Another way that the poor economy has impacted the patients is that for many of them who live in rural areas and drive to our center is that the cost of transportation may become a barrier to accessing some of the resources that we may offer (i.e., weekly group or individual therapy).
I am not really able to answer that for my current practice setting since I am not one of the psychiatrists doing long (weeks to months) care of the patients.
I know there are several more questions but I’m running on about two hours sleep since Friday morning (those yaks are really demanding). One quick final answer – I have no problems with being called a shrink. Other psychiatrists may but it just doesn’t bother me.
Excellent answer. Thanks!!! ![]()
Interesting thing.
How would you describe the insight of patients regarding matters they are dealing with? How many of them, according to you, have very good, good, bad, very bad, ‘nonexistent’ insight? I’m asking about outpatients.

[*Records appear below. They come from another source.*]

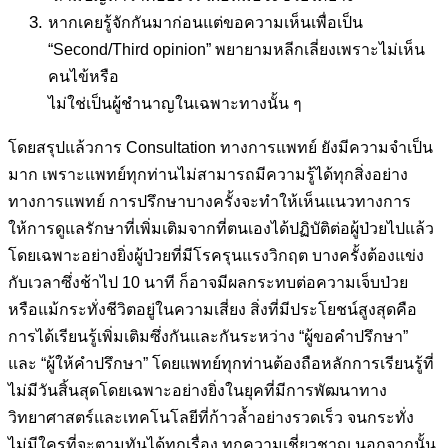
หากเคยรู้จักกันมาก่อนแต่ขอความเห็นเพื่อเป็น
“Second/Third opinion” พยายามหลีกเลี่ยงเพราะไม่เห็น
คนไข้หรือ
ไม่ใช่เป็นผู้ชำนาญในเฉพาะทางนั้น ๆ
โดยสรุปแล้วการ Consultation ทางการแพทย์ ยังมีความจำเป็น
มาก เพราะแพทย์ทุกท่านไม่สามารถมีความรู้ได้ทุกสิ่งอย่าง
ทางการแพทย์ การปรึกษาบางครั้งจะทำให้เห็นแนวทางการ
ให้การดูแลรักษาที่เพิ่มเติมจากที่ตนเองได้ปฏิบัติต่อผู้ป่วยไปแล้ว
โดยเฉพาะอย่างยิ่งผู้ป่วยที่มีโรครุนแรงวิกฤต บางครั้งต้องแข่ง
กับเวลาซึ่งช้าไป 10 นาที ก็อาจมีผลกระทบต่อความเจ็บป่วย
หรือแม้กระทั่งชีวิตอยู่ในความเสี่ยง สิ่งที่มีประโยชน์สูงสุดคือ
การได้เรียนรู้เพิ่มเติมซึ่งกันและกันระหว่าง “ผู้ขอคำปรึกษา”
และ “ผู้ให้คำปรึกษา” โดยแพทย์ทุกท่านต้องถือหลักการเรียนรู้ที่
ไม่มีวันสิ้นสุดโดยเฉพาะอย่างยิ่งในยุคที่มีการพัฒนาทาง
วิทยาศาสตร์และเทคโนโลยีที่ก้าวล้ำอย่างรวดเร็ว จนกระทั่ง
ไม่มีใครที่จะตามทันได้ทุกเรื่อง ทุกความเชี่ยวชาญ นอกจากนั้น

It’s more how he saw things.
Psychoanalysis is something that attempts to explain human behaviour, one of many theories trying to explain human behaviour. Nothing is definite here. Some people find themselves within psychoanalysis, some don’t. Some people find poetry the ultimate thing for themselves, some fiction only.
Freud says that pleasure principle applies to our actions. We don’t always have to be motivated sexually, that 100% our gratification will be of sexual nature, although for some people it might just be the case.
Sex drive though is one of our most important primitive instincts, without it human race couldn’t survive. Thing is, we no longer live in primitive cultures that’s why our instinct is being regulated on conscious and nonconscious level.
According to Freud, Eros is what drives us, Eros = life instinct, Eros = libido - something which makes us create anything you wish to create, a poem, a child, a car, a film, anything.
Perhaps this will explain it easier: Freud himself stopped having sex (no sexual intercourses) at some point of his life to put his libidinal energy (libido, the thing which lets us create theories, poems, cars, plastic forks, pointless posts on forums or artworks other people laugh at making us miserable) into work. He was no longer motivated by sexual pleasure per se (orgasm for example or sexual closeness with his partner or sexual play with his partner), he was motivated by pleasure stemming from his work.